In a letter today to Patrick Conway, CMS’s deputy administrator for innovation and quality, a number of national hospital associations, including the AHA, voiced concerns over the proposed star ratings system.
CMS continues to decline to work with hospitals to examine and improve on the star ratings methodology. In the letter, we, along with the other associations, urge CMS to share additional information with hospitals and the public about how accurately star ratings portray hospital performance.

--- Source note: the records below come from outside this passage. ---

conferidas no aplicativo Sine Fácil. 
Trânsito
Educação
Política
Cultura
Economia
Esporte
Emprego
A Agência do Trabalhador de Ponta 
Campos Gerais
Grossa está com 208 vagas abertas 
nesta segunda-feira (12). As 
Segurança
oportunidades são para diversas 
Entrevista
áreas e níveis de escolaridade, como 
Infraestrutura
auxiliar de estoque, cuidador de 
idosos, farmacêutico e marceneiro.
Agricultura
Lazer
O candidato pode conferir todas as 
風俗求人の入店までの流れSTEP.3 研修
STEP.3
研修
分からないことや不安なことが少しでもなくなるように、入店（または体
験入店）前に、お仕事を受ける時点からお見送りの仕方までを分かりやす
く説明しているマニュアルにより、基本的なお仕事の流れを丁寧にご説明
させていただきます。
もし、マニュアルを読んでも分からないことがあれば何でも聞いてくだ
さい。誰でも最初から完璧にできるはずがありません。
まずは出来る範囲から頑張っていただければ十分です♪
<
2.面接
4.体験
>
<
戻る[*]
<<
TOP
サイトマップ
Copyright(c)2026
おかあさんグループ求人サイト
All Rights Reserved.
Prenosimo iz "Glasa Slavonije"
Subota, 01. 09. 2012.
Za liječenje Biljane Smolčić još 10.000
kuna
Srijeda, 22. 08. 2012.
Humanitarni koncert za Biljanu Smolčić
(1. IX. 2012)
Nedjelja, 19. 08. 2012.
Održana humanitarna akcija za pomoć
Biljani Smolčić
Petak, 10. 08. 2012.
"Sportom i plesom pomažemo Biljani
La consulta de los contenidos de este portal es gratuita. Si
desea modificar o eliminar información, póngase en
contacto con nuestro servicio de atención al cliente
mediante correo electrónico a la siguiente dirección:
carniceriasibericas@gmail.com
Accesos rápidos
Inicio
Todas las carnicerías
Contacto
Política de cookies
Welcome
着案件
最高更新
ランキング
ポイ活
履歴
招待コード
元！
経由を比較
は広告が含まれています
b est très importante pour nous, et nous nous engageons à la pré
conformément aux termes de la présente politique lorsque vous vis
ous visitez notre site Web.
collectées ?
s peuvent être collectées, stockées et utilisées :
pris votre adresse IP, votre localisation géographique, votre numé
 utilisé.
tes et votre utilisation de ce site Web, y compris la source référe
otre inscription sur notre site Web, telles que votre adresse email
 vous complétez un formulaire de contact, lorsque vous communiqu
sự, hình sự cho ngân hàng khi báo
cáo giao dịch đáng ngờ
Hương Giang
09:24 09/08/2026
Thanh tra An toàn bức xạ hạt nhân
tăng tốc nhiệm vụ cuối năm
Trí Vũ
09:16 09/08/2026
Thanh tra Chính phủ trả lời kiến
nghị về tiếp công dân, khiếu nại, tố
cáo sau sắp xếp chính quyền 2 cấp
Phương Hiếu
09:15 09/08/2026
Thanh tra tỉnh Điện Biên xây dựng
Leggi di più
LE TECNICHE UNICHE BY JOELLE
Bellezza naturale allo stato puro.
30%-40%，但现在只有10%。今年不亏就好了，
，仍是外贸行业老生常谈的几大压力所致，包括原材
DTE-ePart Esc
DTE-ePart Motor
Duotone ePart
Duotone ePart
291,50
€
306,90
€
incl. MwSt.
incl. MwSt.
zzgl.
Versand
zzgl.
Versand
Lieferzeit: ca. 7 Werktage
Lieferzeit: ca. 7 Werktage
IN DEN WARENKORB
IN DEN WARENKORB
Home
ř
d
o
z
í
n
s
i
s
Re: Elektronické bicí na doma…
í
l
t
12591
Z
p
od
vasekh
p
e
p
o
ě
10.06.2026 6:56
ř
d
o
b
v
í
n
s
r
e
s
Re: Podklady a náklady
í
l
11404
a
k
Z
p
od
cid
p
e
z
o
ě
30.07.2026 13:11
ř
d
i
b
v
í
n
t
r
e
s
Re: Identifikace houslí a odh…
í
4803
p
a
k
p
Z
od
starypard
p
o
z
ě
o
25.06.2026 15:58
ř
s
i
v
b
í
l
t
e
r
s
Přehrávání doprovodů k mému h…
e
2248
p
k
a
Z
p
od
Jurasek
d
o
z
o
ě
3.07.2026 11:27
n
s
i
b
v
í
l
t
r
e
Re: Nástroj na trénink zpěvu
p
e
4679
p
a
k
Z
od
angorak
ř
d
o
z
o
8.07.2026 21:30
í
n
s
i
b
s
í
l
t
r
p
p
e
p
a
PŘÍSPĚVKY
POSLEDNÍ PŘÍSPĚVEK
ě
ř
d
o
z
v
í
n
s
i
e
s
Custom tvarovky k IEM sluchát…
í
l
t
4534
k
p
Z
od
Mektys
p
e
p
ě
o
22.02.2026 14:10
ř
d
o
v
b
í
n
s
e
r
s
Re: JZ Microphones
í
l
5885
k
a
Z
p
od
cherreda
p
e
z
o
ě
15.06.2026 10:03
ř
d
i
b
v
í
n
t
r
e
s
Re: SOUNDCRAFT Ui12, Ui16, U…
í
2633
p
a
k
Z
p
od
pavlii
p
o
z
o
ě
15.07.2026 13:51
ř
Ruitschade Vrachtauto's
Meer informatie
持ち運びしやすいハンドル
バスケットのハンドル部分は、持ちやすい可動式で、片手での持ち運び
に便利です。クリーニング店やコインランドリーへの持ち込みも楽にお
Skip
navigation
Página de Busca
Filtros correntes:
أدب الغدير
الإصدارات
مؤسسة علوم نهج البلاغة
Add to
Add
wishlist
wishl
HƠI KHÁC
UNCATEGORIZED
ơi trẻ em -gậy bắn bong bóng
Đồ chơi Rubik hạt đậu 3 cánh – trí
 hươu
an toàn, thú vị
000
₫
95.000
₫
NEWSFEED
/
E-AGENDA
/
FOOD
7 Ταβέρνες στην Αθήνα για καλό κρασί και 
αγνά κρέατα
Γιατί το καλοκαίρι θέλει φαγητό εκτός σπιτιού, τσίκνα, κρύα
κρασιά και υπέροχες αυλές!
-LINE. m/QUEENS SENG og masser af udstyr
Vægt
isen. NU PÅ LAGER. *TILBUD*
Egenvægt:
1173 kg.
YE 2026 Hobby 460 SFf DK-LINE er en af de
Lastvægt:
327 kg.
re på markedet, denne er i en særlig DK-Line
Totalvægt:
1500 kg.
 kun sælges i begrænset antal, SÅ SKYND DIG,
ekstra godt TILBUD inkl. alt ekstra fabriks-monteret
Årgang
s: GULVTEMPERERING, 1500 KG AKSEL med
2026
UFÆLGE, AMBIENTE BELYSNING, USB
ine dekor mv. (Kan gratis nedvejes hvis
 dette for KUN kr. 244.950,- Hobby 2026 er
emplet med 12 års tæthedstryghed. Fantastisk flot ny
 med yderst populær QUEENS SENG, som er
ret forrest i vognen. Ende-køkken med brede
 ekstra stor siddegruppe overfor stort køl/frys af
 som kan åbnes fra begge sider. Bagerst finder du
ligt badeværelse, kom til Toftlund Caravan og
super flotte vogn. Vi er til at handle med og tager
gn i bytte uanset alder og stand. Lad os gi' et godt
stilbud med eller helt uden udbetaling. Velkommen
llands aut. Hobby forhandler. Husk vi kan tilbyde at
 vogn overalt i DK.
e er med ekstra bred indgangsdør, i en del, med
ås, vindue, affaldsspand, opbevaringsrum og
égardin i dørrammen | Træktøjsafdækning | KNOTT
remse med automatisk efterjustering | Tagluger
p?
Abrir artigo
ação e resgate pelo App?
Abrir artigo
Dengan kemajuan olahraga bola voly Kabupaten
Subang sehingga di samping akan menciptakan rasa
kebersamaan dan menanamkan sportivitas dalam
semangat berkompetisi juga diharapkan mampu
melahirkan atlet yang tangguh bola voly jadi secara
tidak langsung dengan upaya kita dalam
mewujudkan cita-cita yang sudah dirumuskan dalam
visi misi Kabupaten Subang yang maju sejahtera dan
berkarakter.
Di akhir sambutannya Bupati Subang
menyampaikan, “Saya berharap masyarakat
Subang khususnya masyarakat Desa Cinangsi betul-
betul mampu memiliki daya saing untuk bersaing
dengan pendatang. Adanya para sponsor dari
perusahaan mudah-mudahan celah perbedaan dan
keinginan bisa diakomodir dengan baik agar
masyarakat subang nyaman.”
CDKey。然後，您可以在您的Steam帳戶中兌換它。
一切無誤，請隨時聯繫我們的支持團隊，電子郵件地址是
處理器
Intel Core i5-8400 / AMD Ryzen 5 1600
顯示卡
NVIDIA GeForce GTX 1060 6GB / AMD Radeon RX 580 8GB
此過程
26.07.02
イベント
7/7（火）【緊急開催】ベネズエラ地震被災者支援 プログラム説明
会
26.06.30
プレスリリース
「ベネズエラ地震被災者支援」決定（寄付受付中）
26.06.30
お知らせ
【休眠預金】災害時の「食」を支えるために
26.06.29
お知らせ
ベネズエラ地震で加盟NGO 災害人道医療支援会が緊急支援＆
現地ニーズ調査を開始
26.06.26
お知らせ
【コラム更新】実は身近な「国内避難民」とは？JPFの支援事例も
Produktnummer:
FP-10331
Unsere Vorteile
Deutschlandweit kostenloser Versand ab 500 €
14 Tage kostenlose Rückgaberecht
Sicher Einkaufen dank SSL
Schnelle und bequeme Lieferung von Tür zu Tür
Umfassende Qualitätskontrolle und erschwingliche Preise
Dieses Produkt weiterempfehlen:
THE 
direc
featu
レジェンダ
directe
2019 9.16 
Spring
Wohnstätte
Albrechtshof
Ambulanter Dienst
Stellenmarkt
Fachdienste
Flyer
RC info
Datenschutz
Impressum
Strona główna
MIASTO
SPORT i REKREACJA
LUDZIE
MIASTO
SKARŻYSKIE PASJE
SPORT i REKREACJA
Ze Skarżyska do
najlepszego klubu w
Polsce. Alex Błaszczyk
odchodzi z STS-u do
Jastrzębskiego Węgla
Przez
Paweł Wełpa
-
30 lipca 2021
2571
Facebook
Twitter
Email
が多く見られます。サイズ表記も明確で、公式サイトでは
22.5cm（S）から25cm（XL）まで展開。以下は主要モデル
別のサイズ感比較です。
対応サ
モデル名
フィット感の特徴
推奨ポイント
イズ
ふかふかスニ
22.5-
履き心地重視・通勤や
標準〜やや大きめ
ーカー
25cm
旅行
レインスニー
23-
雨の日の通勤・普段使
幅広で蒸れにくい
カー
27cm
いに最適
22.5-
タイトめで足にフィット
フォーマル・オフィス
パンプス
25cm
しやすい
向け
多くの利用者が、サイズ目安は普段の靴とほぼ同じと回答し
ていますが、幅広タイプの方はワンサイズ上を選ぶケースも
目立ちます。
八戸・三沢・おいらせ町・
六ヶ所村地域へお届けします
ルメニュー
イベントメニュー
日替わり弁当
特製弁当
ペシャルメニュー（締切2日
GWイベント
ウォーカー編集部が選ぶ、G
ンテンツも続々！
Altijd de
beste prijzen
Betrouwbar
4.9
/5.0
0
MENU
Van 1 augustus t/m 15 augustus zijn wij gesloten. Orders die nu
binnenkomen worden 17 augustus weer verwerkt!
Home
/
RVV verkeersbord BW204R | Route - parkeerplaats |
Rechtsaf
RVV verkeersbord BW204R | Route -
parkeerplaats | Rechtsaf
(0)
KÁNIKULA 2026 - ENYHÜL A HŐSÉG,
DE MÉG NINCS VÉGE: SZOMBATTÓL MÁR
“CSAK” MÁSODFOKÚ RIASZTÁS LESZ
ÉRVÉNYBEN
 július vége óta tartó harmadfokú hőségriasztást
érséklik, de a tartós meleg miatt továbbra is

Until CMS has taken the time to address underlying methodological problems and share information with hospitals and the public demonstrating that its star ratings methods offer a fair and accurate assessment of hospital quality, we strongly urge the agency to continue to withhold publication of the flawed system.
In addition, we recently released a technical analysis of the star rating methodology by Dr. Francis Vella, chair of the Department of Economics at Georgetown University. Dr. Vella is a highly-regarded expert in econometrics and has extensive knowledge of the statistical modeling approach CMS used to create overall star ratings.
Dr. Vella’s analysis found that the star rating methodology could provide biased data because not all hospitals are judged using the same measures or even the same number of measures. He also called into question the choice of measures; weighting scheme; the apparent ignoring of social determinants such as hospital location or patient race or income; and the implication that substantial differences may exist among hospitals when, in reality, they do not.
Hospitals and health systems have a long history of providing transparent information on quality and patient safety efforts and will continue this tradition. That is why we want to work with CMS to provide information that is truly useful to patients, their families and the health care community.